Pour atteindre les objectifs fixés par la loi Rixain, changeons l’image du pouvoir !

Le 4 janvier 2023 |
Certaines entreprises rencontrent des difficultés d’application des différentes mesures de la loi Rixain, texte visant notamment à rendre plus mixtes les instances dirigeantes des entreprises. Les objectifs fixés par la réglementation s’annoncent d’autant plus difficiles à atteindre que les organisations observent actuellement une montée en puissance du phénomène « d’opting-out »[1] , ces femmes éligibles aux fonctions exécutives qui choisissent de ne pas candidater à certains postes stratégiques. Et si l’image du pouvoir avait un rôle majeur à jouer dans son attractivité auprès des femmes ?

Les femmes sont encore tenues à l’écart du pouvoir

Le pouvoir, qu’il soit économique, politique ou domestique, a été créé par les hommes et s’est historiquement construit autour d’attributs masculins hérités d’une éducation stéréotypée : s’évertuer à être un meneur, ne laisser transparaître aucune fêlure dans l’armure, être un bon camarade et s’abstenir de tout comportement considéré comme « féminin ». Ainsi, les qualités comme la sensibilité, l’empathie ou l’écoute ont longtemps été considérées, à tort, comme incompatibles avec l’exercice du pouvoir. Or, contrairement aux idées reçues, les hommes et les femmes disposent non seulement du même niveau d’ambition, mais surtout des mêmes prédispositions au leadership, qui ne requiert pas d’être viril pour être efficace.

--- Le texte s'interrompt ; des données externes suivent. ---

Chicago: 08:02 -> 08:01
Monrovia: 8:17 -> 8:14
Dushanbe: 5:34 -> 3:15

La conception historiquement masculine du leadership a naturellement infusé dans les pratiques des entreprises, lesquelles ont initialement été créées, elles aussi, par et pour les hommes. Malgré les années, les codes, méthodes et l’archétype du leader idéal sont restés intacts, au point de n’avoir été remis en question que relativement récemment. En matière de recrutement par exemple, la cooptation entre hommes est une pratique encore courante, notamment au sein des instances dirigeantes. Les critères d’évaluation des collaborateurs sont eux aussi restés inchangés. En effet, héritées de constructions historiques et sociales, certaines aptitudes prétendument nécessaires à l’exercice du pouvoir sont toujours survalorisées en 2022 : l’attrait pour la prise de risque, la capacité à adopter une approche offensive voire guerrière, la prise de décision solitaire, etc.

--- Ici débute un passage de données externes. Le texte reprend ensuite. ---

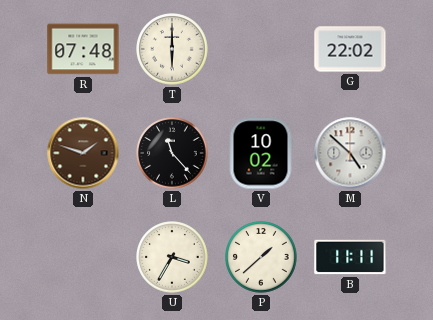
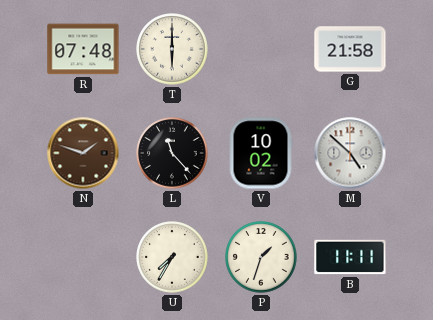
G: 22:02 -> 21:58
U: 3:35 -> 7:35
P: 1:38 -> 1:33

A cette inégalité de traitement qu’il faut combattre s’ajoute une culture managériale encore trop peu favorable à l’ascension professionnelle des femmes, comme le culte très français du présentéisme auquel se conforment davantage les hommes que les femmes, ou encore le manque d’inclusivité des réunions dont les études montrent l’ampleur : on accorde moins de temps de parole aux femmes et les interrompt plus fréquemment que leurs homologues masculins. Ajoutés au plafond de verre, ces exemples parmi d’autres expliquent et illustrent le paradoxe selon lequel les femmes sont sous-représentées au sein des instances dirigeantes malgré leur ambition. Au vu de l’image qu’il renvoie, comment peut-on espérer que le pouvoir puisse donner envie aux femmes de l’exercer, au point qu’elles candidatent autant que les hommes aux postes exécutifs ?

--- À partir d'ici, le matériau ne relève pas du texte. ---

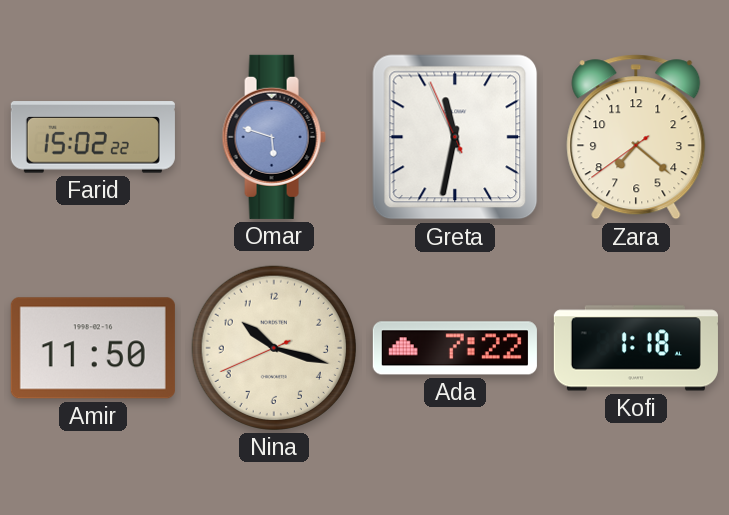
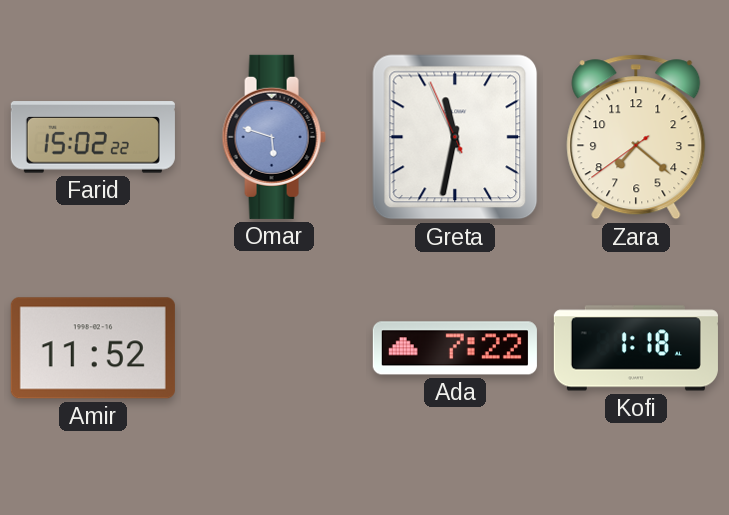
Amir: 11:50 -> 11:52
Nina: 10:17 -> none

Repenser l’image du pouvoir pour le rendre plus attractif

Deux leviers pourraient contribuer à réaliser l’ambition générale de la loi Rixain, à savoir accélérer l’égalité économique et professionnelle entre les hommes et les femmes. Le premier consisterait à requalifier le pouvoir en tant que tel. Il est en effet impératif d’anéantir la figure aujourd’hui complètement dépassée du pouvoir incarné par une figure autoritaire et insensible aux besoins de ses interlocuteurs : l’écoute, l’empathie, l’humilité, la communication et la coopération sont autant d’aptitudes indispensables à tout bon dirigeant. Et il se trouve que ce sont des compétences davantage déployées par les femmes, à cause ou grâce aux injonctions genrées qu’elles subissent dès leur jeune âge.

C’est pourquoi les entreprises doivent être sensibilisées aux biais pour mieux les détruire, et s’interroger sur leurs pratiques parfois en place depuis des décennies. Par exemple – et de très importantes organisations le font désormais –, il pourrait être pertinent d’élargir les grilles d’évaluation des collaborateurs aux qualités aujourd’hui reconnues comme profitables si ce n’est indispensables au management et au leadership. En 2022, ce n’est plus aux femmes de se conformer à l’entreprise mais à cette dernière de s’adapter à elles, de la même manière qu’elle est adaptée aux hommes. Il s’agit en somme de rendre l’entreprise « bilingue ».

Par ailleurs, femmes et hommes doivent également être sensibilisés au fait qu’un leader a « aussi » une vie personnelle, des imperfections et des doutes qu’il ne saurait cacher. D’autre part, les équipes dirigeantes doivent devenir des collectifs à l’image moderne et inclusive, et non plus des boys clubs. Tout ceci rendrait les positions de pouvoir plus attractives.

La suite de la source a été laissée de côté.